Crystal Reconstruction of Mo:BiVO4: Improved Charge Transport for Efficient Solar Water Splitting

Abstract

A multifaceted Mo:BiVO4 (mf-BVO) photoanode is grown on F-doped-SnO2 substrates via achemical bath deposition, and the crystal reconstruction process of mf-BVO is found to boost the charge transport efficiency significantly for photoelectrochemical (PEC) water splitting. The mf-BVO exhibits columnar grains with an uncommon (121) texture with high-index facets such as (112), (020), (132), and (204). The texture and high-index facets facilitate rapid surface melting and grain fusion during thermal annealing, thus leading to crystal reconstructed micron-sized BVO grains (cr-BVO). The cr-BVO has a photocurrent density ≈50 times larger than that of mf-BVO. The reason is identified as the significantly improved charge transport efficiency resulting from the dopant activation (increased carrier concentration) and bulky grains (fewer defects).

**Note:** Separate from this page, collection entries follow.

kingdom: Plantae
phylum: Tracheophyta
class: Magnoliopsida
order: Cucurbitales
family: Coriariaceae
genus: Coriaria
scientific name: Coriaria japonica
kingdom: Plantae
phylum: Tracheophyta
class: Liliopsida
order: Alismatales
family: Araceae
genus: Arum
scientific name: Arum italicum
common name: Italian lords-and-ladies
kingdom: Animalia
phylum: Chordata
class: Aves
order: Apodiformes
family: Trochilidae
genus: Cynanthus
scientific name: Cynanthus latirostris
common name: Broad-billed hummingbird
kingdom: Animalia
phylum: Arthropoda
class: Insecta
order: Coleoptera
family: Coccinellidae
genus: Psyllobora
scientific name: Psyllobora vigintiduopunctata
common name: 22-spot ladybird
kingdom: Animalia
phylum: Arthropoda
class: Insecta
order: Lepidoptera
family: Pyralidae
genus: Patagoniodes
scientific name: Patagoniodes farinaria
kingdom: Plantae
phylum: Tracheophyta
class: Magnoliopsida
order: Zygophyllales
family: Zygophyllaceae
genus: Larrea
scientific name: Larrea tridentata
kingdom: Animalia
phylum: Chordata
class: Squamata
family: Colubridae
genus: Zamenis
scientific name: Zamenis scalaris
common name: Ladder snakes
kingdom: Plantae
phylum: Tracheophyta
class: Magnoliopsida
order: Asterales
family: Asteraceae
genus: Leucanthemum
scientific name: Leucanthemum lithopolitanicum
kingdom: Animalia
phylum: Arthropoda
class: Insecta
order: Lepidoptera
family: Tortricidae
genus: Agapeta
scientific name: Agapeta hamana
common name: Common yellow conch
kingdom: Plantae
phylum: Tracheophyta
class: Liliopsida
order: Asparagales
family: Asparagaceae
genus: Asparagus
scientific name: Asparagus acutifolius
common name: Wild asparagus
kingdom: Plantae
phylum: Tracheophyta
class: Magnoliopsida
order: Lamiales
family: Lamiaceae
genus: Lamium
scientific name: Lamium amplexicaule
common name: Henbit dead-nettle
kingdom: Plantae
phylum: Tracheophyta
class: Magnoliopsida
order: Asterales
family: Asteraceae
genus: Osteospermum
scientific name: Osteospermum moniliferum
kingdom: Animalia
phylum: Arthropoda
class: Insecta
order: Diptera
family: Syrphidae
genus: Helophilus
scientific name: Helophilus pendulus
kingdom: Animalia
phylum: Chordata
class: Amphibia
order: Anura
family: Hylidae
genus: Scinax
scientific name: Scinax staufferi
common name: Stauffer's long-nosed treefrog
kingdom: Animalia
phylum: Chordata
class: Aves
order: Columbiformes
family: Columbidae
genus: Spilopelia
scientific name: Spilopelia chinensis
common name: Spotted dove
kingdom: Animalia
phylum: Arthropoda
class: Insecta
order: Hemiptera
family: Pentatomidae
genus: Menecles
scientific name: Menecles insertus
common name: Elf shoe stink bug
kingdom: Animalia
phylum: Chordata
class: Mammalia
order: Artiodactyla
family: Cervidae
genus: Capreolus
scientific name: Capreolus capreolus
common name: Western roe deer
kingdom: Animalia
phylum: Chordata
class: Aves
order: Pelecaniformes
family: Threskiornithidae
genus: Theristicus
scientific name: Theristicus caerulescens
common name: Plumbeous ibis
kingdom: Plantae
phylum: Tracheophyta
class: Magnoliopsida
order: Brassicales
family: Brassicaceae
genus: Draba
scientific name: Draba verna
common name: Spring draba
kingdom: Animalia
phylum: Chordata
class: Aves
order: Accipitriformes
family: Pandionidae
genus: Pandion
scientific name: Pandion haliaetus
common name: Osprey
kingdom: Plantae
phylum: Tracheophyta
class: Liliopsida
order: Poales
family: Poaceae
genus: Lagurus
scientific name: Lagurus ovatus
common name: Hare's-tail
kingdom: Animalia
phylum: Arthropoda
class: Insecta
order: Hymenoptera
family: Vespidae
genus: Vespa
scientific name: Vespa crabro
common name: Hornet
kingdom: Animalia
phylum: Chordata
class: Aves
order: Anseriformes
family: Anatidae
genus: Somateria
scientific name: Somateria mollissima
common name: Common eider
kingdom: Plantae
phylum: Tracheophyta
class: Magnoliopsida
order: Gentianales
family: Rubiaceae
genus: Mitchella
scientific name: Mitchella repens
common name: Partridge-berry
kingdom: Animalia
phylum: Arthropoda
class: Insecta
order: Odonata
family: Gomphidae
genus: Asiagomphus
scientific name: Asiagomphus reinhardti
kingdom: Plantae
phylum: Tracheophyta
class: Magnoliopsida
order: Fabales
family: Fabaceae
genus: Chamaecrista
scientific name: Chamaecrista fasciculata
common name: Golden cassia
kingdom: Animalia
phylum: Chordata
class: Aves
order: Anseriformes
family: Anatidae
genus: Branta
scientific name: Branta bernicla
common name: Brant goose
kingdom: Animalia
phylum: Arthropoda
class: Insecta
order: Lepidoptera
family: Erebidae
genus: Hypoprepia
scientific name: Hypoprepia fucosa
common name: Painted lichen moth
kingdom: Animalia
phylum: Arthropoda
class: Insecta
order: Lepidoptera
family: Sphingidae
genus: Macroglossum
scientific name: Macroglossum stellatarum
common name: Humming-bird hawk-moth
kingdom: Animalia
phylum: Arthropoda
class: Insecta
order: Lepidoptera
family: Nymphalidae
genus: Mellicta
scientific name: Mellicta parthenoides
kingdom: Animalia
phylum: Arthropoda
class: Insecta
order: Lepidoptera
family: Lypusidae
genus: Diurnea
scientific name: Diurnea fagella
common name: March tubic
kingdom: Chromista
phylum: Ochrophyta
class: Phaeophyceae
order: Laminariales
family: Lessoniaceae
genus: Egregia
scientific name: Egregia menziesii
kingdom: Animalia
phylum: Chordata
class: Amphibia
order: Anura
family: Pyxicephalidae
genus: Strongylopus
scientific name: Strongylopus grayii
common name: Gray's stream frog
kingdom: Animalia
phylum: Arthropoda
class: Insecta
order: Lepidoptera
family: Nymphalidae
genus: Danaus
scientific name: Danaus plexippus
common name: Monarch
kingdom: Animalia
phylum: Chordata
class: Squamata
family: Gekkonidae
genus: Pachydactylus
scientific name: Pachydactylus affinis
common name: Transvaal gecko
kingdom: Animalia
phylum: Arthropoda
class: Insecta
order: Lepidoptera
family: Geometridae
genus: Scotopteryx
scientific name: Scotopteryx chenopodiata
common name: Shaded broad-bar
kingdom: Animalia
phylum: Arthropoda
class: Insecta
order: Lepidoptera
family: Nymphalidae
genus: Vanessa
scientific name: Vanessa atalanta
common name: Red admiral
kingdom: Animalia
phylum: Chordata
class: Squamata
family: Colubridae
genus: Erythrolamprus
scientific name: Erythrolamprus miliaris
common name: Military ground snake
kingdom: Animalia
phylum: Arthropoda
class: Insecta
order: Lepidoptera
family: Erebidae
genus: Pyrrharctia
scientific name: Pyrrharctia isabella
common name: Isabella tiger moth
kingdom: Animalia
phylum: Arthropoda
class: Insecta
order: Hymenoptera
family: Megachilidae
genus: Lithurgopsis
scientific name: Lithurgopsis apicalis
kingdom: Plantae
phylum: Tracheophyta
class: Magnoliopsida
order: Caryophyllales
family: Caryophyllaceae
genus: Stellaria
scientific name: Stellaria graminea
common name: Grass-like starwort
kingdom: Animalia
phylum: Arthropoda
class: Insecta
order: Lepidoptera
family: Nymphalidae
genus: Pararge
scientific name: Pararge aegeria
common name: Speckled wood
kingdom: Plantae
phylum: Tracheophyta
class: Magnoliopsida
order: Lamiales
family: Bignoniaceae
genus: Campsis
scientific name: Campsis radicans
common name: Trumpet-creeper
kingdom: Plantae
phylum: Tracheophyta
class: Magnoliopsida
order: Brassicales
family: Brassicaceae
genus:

Additionally, the cr-BVO exhibits improved photocorrosion resistance compared to the nanoparticle-based BVO. After coating the oxygen evolution catalyst, the photocurrent density of cr-BVO is further increased to 4.4 mA cm−2 for water oxidation reaction at 1.23 V versus the reversible hydrogen electrode, maintaining a high and stable faradaic efficiency of over 88% for 24 h. These results demonstrate that crystal reconstruction is a facile and effective pathway to improve the charge transport efficiency, opening a new avenue for developing efficient photoelectrodes for PEC water splitting.